GOAL OF THE EXERCISE: Could you swap "Carports" for "Garagen" throughout the listing below and give back every line with nothing else changed, leaving out the pictures?

DATA SHOWN:

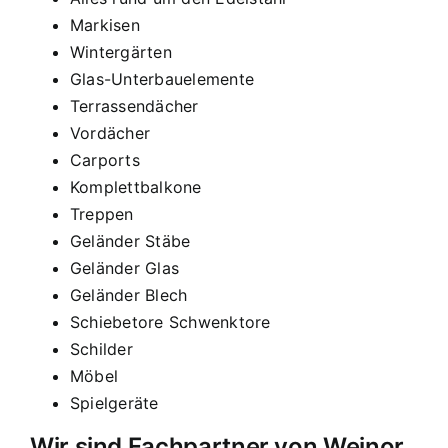
Markisen
Wintergärten
Glas-Unterbauelemente
Terrassendächer
Vordächer
Carports
Komplettbalkone
Treppen
Geländer Stäbe
Geländer Glas
Geländer Blech
Schiebetore Schwenktore
Schilder
Möbel
Spielgeräte
Wir sind Fachpartner von Weinor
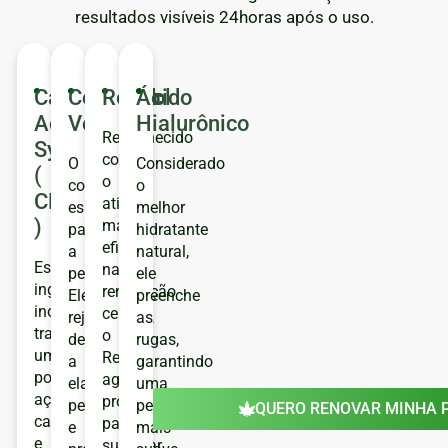
resultados visíveis 24horas após o uso.
Cannabinoid
Colágeno
Retinol
Ácido
Active
Verisol
Hialurônico
Reconhecido
System™
como
O
Considerado
(
o
colágeno
o
CBA
ativo
específico
melhor
)
mais
para
hidratante
eficaz
a
natural,
Esse
na
pele!
ele
ingrediente
renovação
Ele
preenche
inovador
celular,
rejuvenesce,
as
traz
o
devolve
rugas,
uma
Retinol
a
garantindo
poderosa
age
elasticidade
uma
ação
profundamente
perdida
pele
QUERO RENOVAR MINHA P
calmante
para
e
mais
e
suavizar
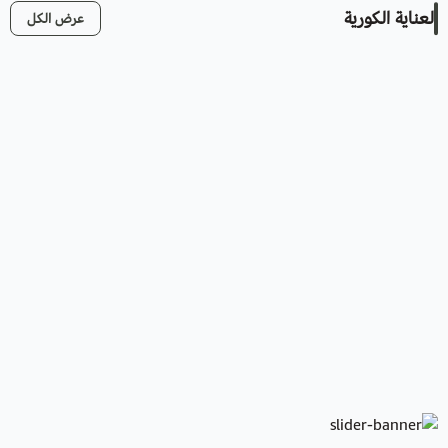
العناية الكورية
عرض الكل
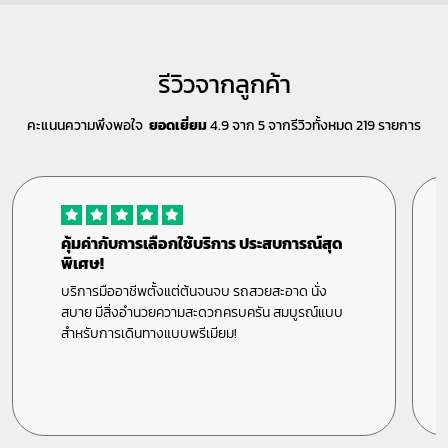
รีวิวจากลูกค้า
คะแนนความพึงพอใจ
ยอดเยี่ยม
4.9 จาก 5 จากรีวิวทั้งหมด 219 รายการ
คุ้มค่ากับการเลือกใช้บริการ ประสบการณ์สุด
พิเศษ!
บริการมืออาชีพตั้งแต่ต้นจนจบ รถสวยสะอาด นั่ง
สบาย มีสิ่งอำนวยความสะดวกครบครัน สมบูรณ์แบบ
สำหรับการเดินทางแบบพรีเมียม!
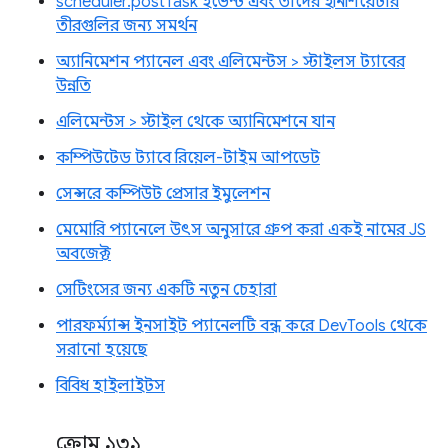
scheduler.postTask ইভেন্ট এবং তাদের ইনিশিয়েটার
তীরগুলির জন্য সমর্থন
অ্যানিমেশন প্যানেল এবং এলিমেন্টস > স্টাইলস ট্যাবের
উন্নতি
এলিমেন্টস > স্টাইল থেকে অ্যানিমেশনে যান
কম্পিউটেড ট্যাবে রিয়েল-টাইম আপডেট
সেন্সরে কম্পিউট প্রেসার ইমুলেশন
মেমোরি প্যানেলে উৎস অনুসারে গ্রুপ করা একই নামের JS
অবজেক্ট
সেটিংসের জন্য একটি নতুন চেহারা
পারফর্ম্যান্স ইনসাইট প্যানেলটি বন্ধ করে DevTools থেকে
সরানো হয়েছে
বিবিধ হাইলাইটস
ক্রোম ১৩১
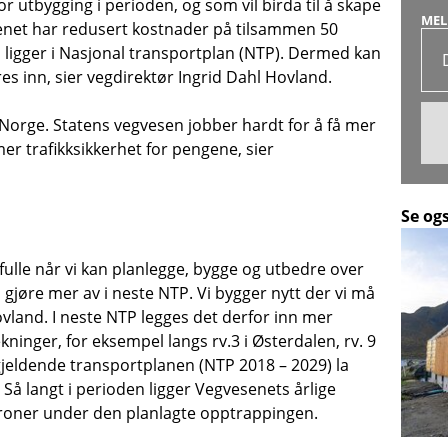
or utbygging i perioden, og som vil birda til å skape
MEL
senet har redusert kostnader på tilsammen 50
m ligger i Nasjonal transportplan (NTP). Dermed kan
eres inn, sier vegdirektør Ingrid Dahl Hovland.
i Norge. Statens vegvesen jobber hardt for å få mer
mer trafikksikkerhet for pengene, sier
Se og
 fulle når vi kan planlegge, bygge og utbedre over
 gjøre mer av i neste NTP. Vi bygger nytt der vi må
ovland. I neste NTP legges det derfor inn mer
ekninger, for eksempel langs rv.3 i Østerdalen, rv. 9
gjeldende transportplanen (NTP 2018 – 2029) la
 Så langt i perioden ligger Vegvesenets årlige
 kroner under den planlagte opptrappingen.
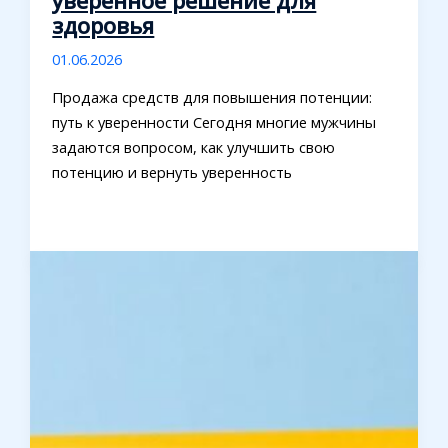
уверенное решение для
здоровья
01.06.2026
Продажа средств для повышения потенции:
путь к уверенности Сегодня многие мужчины
задаются вопросом, как улучшить свою
потенцию и вернуть уверенность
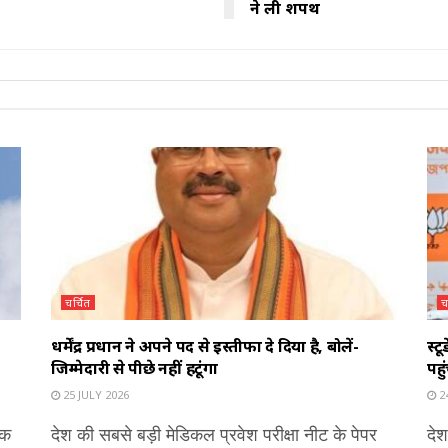
ने ली शपथ
चर्चित
च
धर्मेंद्र प्रधान ने अपने पद से इस्तीफा दे दिया है, बोलें-
स्ट
जिम्मेदारी से पीछे नहीं हटूंगा
पहु
25 JULY 2026
24
एक
देश की सबसे बड़ी मेडिकल प्रवेश परीक्षा नीट के पेपर
देश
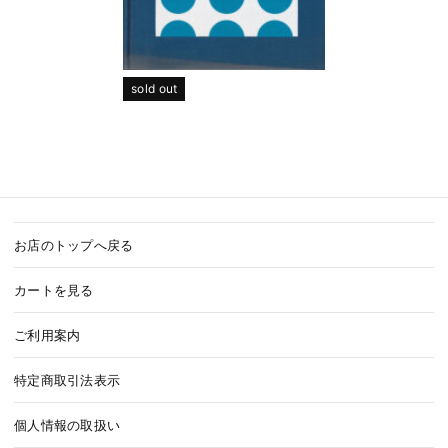
sold out
お店のトップへ戻る
カートを見る
ご利用案内
特定商取引法表示
個人情報の取扱い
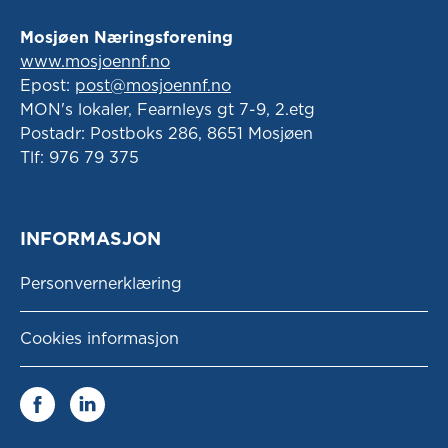
Mosjøen Næringsforening
www.mosjoennf.no
Epost:
post@mosjoennf.no
MON's lokaler, Fearnleys gt 7-9, 2.etg
Postadr: Postboks 286, 8651 Mosjøen
Tlf: 976 79 375
INFORMASJON
Personvernerklæring
Cookies informasjon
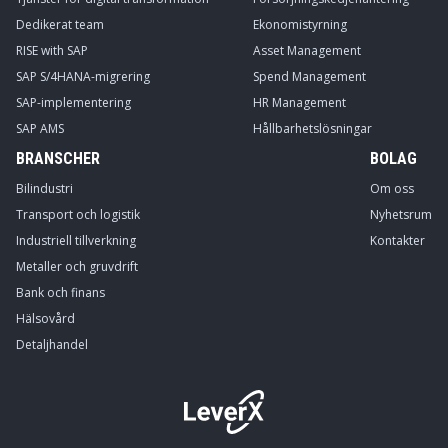
Dedikerat team
Ekonomistyrning
RISE with SAP
Asset Management
SAP S/4HANA-migrering
Spend Management
SAP-implementering
HR Management
SAP AMS
Hållbarhetslösningar
BRANSCHER
BOLAG
Bilindustri
Om oss
Transport och logistik
Nyhetsrum
Industriell tillverkning
Kontakter
Metaller och gruvdrift
Bank och finans
Hälsovård
Detaljhandel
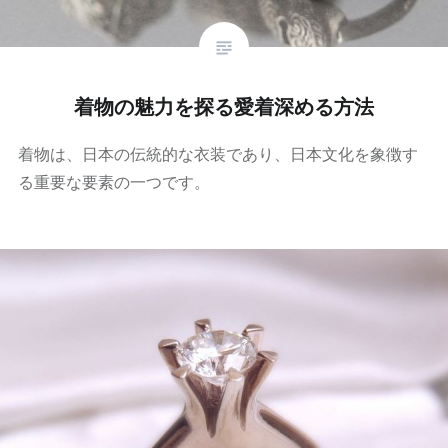
着物の魅力を探る愛着深める方法
着物は、日本の伝統的な衣装であり、日本文化を象徴す
る重要な要素の一つです。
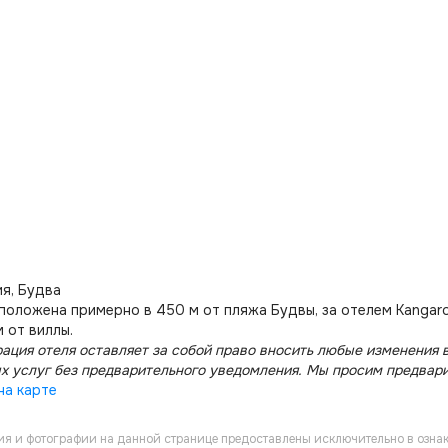
я, Будва
положена примерно в 450 м от пляжа Будвы, за отелем Kangaroo
 от виллы.
ация отеля оставляет за собой право вносить любые изменения в
х услуг без предварительного уведомления. Мы просим предвар
на карте
я и фотографии на данной странице предоставлены исключительно в ознак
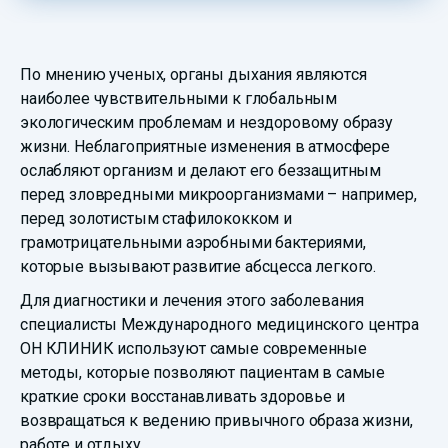
По мнению ученых, органы дыхания являются
наиболее чувствительными к глобальным
экологическим проблемам и нездоровому образу
жизни. Неблагоприятные изменения в атмосфере
ослабляют организм и делают его беззащитным
перед зловредными микроорганизмами – например,
перед золотистым стафилококком и
грамотрицательными аэробными бактериями,
которые вызывают развитие абсцесса легкого.
Для диагностики и лечения этого заболевания
специалисты Международного медицинского центра
ОН КЛИНИК используют самые современные
методы, которые позволяют пациентам в самые
краткие сроки восстанавливать здоровье и
возвращаться к ведению привычного образа жизни,
работе и отдыху.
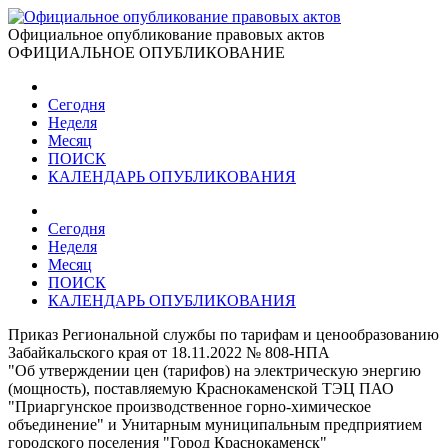
Официальное опубликование правовых актов
ОФИЦИАЛЬНОЕ ОПУБЛИКОВАНИЕ
Сегодня
Неделя
Месяц
ПОИСК
КАЛЕНДАРЬ ОПУБЛИКОВАНИЯ
Сегодня
Неделя
Месяц
ПОИСК
КАЛЕНДАРЬ ОПУБЛИКОВАНИЯ
Приказ Региональной службы по тарифам и ценообразованию
Забайкальского края от 18.11.2022 № 808-НПА
"Об утверждении цен (тарифов) на электрическую энергию
(мощность), поставляемую Краснокаменской ТЭЦ ПАО
"Приаргунское производственное горно-химическое
объединение" и Унитарным муниципальным предприятием
городского поселения "Город Краснокаменск"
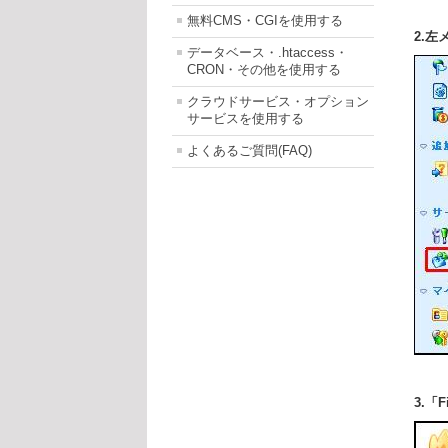
無料CMS・CGIを使用する
2.
データベース・.htaccess・
CRON・その他を使用する
クラウドサービス・オプション
サービスを使用する
よくあるご質問(FAQ)
3.「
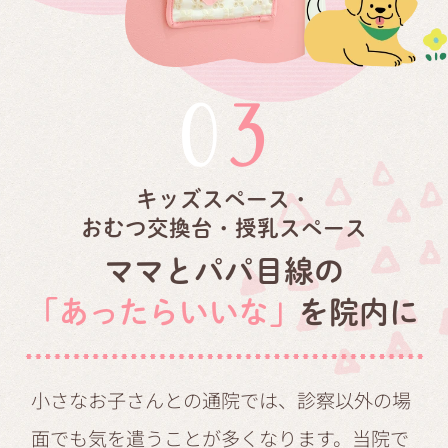
03
キッズスペース・
おむつ交換台・授乳スペース
ママとパパ目線の
「あったらいいな」
を院内に
小さなお子さんとの通院では、診察以外の場
面でも気を遣うことが多くなります。当院で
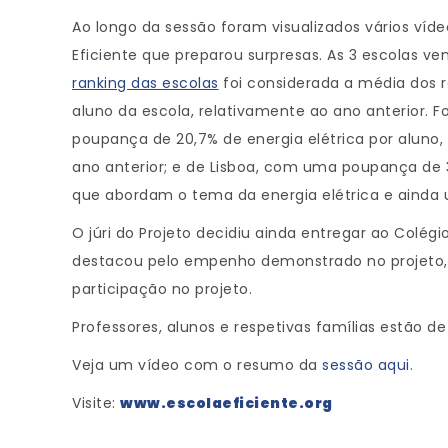
Ao longo da sessão foram visualizados vários víde
Eficiente que preparou surpresas. As 3 escolas 
ranking das escolas
foi considerada a média dos r
aluno da escola, relativamente ao ano anterior. 
poupança de 20,7% de energia elétrica por aluno,
ano anterior; e de Lisboa, com uma poupança de 3
que abordam o tema da energia elétrica e ainda 
O júri do Projeto decidiu ainda entregar ao Colé
destacou pelo empenho demonstrado no projeto, 
participação no projeto.
Professores, alunos e respetivas famílias estão
Veja um vídeo com o resumo da
sessão aqui
.
Visite:
www.escolaeficiente.org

OUTPUT:
Markisen
Wintergärten
Glas-Unterbauelemente
Terrassendächer
Vordächer
Garagen
Komplettbalkone
Treppen
Geländer Stäbe
Geländer Glas
Geländer Blech
Schiebetore Schwenktore
Schilder
Möbel
Spielgeräte
Wir sind Fachpartner von Weinor
resultados visíveis 24horas após o uso.
Cannabinoid
Colágeno
Retinol
Ácido
Active
Verisol
Hialurônico
Reconhecido
System™
como
O
Considerado
(
o
colágeno
o
CBA
ativo
específico
melhor
)
mais
para
hidratante
eficaz
a
natural,
Esse
na
pele!
ele
ingrediente
renovação
Ele
preenche
inovador
celular,
rejuvenesce,
as
traz
o
devolve
rugas,
uma
Retinol
a
garantindo
poderosa
age
elasticidade
uma
ação
profundamente
perdida
pele
QUERO RENOVAR MINHA P
calmante
para
e
mais
e
suavizar
العناية الكورية
عرض الكل
รีวิวจากลูกค้า
คะแนนความพึงพอใจ
ยอดเยี่ยม
4.9 จาก 5 จากรีวิวทั้งหมด 219 รายการ
คุ้มค่ากับการเลือกใช้บริการ ประสบการณ์สุด
พิเศษ!
บริการมืออาชีพตั้งแต่ต้นจนจบ รถสวยสะอาด นั่ง
สบาย มีสิ่งอำนวยความสะดวกครบครัน สมบูรณ์แบบ
สำหรับการเดินทางแบบพรีเมียม!
scheduler.postTask ইভেন্ট এবং তাদের ইনিশিয়েটার
তীরগুলির জন্য সমর্থন
অ্যানিমেশন প্যানেল এবং এলিমেন্টস > স্টাইলস ট্যাবের
উন্নতি
এলিমেন্টস > স্টাইল থেকে অ্যানিমেশনে যান
কম্পিউটেড ট্যাবে রিয়েল-টাইম আপডেট
সেন্সরে কম্পিউট প্রেসার ইমুলেশন
মেমোরি প্যানেলে উৎস অনুসারে গ্রুপ করা একই নামের JS
অবজেক্ট
সেটিংসের জন্য একটি নতুন চেহারা
পারফর্ম্যান্স ইনসাইট প্যানেলটি বন্ধ করে DevTools থেকে
সরানো হয়েছে
বিবিধ হাইলাইটস
ক্রোম ১৩১
or utbygging i perioden, og som vil birda til å skape
MEL
senet har redusert kostnader på tilsammen 50
m ligger i Nasjonal transportplan (NTP). Dermed kan
eres inn, sier vegdirektør Ingrid Dahl Hovland.
i Norge. Statens vegvesen jobber hardt for å få mer
mer trafikksikkerhet for pengene, sier
Se og
 fulle når vi kan planlegge, bygge og utbedre over
 gjøre mer av i neste NTP. Vi bygger nytt der vi må
ovland. I neste NTP legges det derfor inn mer
ekninger, for eksempel langs rv.3 i Østerdalen, rv. 9
gjeldende transportplanen (NTP 2018 – 2029) la
 Så langt i perioden ligger Vegvesenets årlige
 kroner under den planlagte opptrappingen.
уверенное решение для
здоровья
01.06.2026
Продажа средств для повышения потенции:
путь к уверенности Сегодня многие мужчины
задаются вопросом, как улучшить свою
потенцию и вернуть уверенность
ने ली शपथ
चर्चित
च
धर्मेंद्र प्रधान ने अपने पद से इस्तीफा दे दिया है, बोलें-
स्ट
जिम्मेदारी से पीछे नहीं हटूंगा
पहु
25 JULY 2026
24
एक
देश की सबसे बड़ी मेडिकल प्रवेश परीक्षा नीट के पेपर
देश
sold out
お店のトップへ戻る
カートを見る
ご利用案内
特定商取引法表示
個人情報の取扱い
Mosjøen Næringsforening
www.mosjoennf.no
Epost:
post@mosjoennf.no
MON's lokaler, Fearnleys gt 7-9, 2.etg
Postadr: Postboks 286, 8651 Mosjøen
Tlf: 976 79 375
INFORMASJON
Personvernerklæring
Cookies informasjon
Dedikerat team
Ekonomistyrning
RISE with SAP
Asset Management
SAP S/4HANA-migrering
Spend Management
SAP-implementering
HR Management
SAP AMS
Hållbarhetslösningar
BRANSCHER
BOLAG
Bilindustri
Om oss
Transport och logistik
Nyhetsrum
Industriell tillverkning
Kontakter
Metaller och gruvdrift
Bank och finans
Hälsovård
Detaljhandel
着物の魅力を探る愛着深める方法
着物は、日本の伝統的な衣装であり、日本文化を象徴す
る重要な要素の一つです。
я, Будва
положена примерно в 450 м от пляжа Будвы, за отелем Kangaroo
 от виллы.
ация отеля оставляет за собой право вносить любые изменения в
х услуг без предварительного уведомления. Мы просим предвар
на карте
я и фотографии на данной странице предоставлены исключительно в ознак
По мнению ученых, органы дыхания являются
наиболее чувствительными к глобальным
экологическим проблемам и нездоровому образу
жизни. Неблагоприятные изменения в атмосфере
ослабляют организм и делают его беззащитным
перед зловредными микроорганизмами – например,
перед золотистым стафилококком и
грамотрицательными аэробными бактериями,
которые вызывают развитие абсцесса легкого.
Для диагностики и лечения этого заболевания
специалисты Международного медицинского центра
ОН КЛИНИК используют самые современные
методы, которые позволяют пациентам в самые
краткие сроки восстанавливать здоровье и
возвращаться к ведению привычного образа жизни,
работе и отдыху.
Официальное опубликование правовых актов
ОФИЦИАЛЬНОЕ ОПУБЛИКОВАНИЕ
Сегодня
Неделя
Месяц
ПОИСК
КАЛЕНДАРЬ ОПУБЛИКОВАНИЯ
Сегодня
Неделя
Месяц
ПОИСК
КАЛЕНДАРЬ ОПУБЛИКОВАНИЯ
Приказ Региональной службы по тарифам и ценообразованию
Забайкальского края от 18.11.2022 № 808-НПА
"Об утверждении цен (тарифов) на электрическую энергию
(мощность), поставляемую Краснокаменской ТЭЦ ПАО
"Приаргунское производственное горно-химическое
объединение" и Унитарным муниципальным предприятием
городского поселения "Город Краснокаменск"
無料CMS・CGIを使用する
2.
データベース・.htaccess・
CRON・その他を使用する
クラウドサービス・オプション
サービスを使用する
よくあるご質問(FAQ)
3.「
03
キッズスペース・
おむつ交換台・授乳スペース
ママとパパ目線の
「あったらいいな」
を院内に
小さなお子さんとの通院では、診察以外の場
面でも気を遣うことが多くなります。当院で
Ao longo da sessão foram visualizados vários víde
Eficiente que preparou surpresas. As 3 escolas 
ranking das escolas
foi considerada a média dos r
aluno da escola, relativamente ao ano anterior. 
poupança de 20,7% de energia elétrica por aluno,
ano anterior; e de Lisboa, com uma poupança de 3
que abordam o tema da energia elétrica e ainda 
O júri do Projeto decidiu ainda entregar ao Colé
destacou pelo empenho demonstrado no projeto, 
participação no projeto.
Professores, alunos e respetivas famílias estão
Veja um vídeo com o resumo da
sessão aqui
.
Visite:
www.escolaeficiente.org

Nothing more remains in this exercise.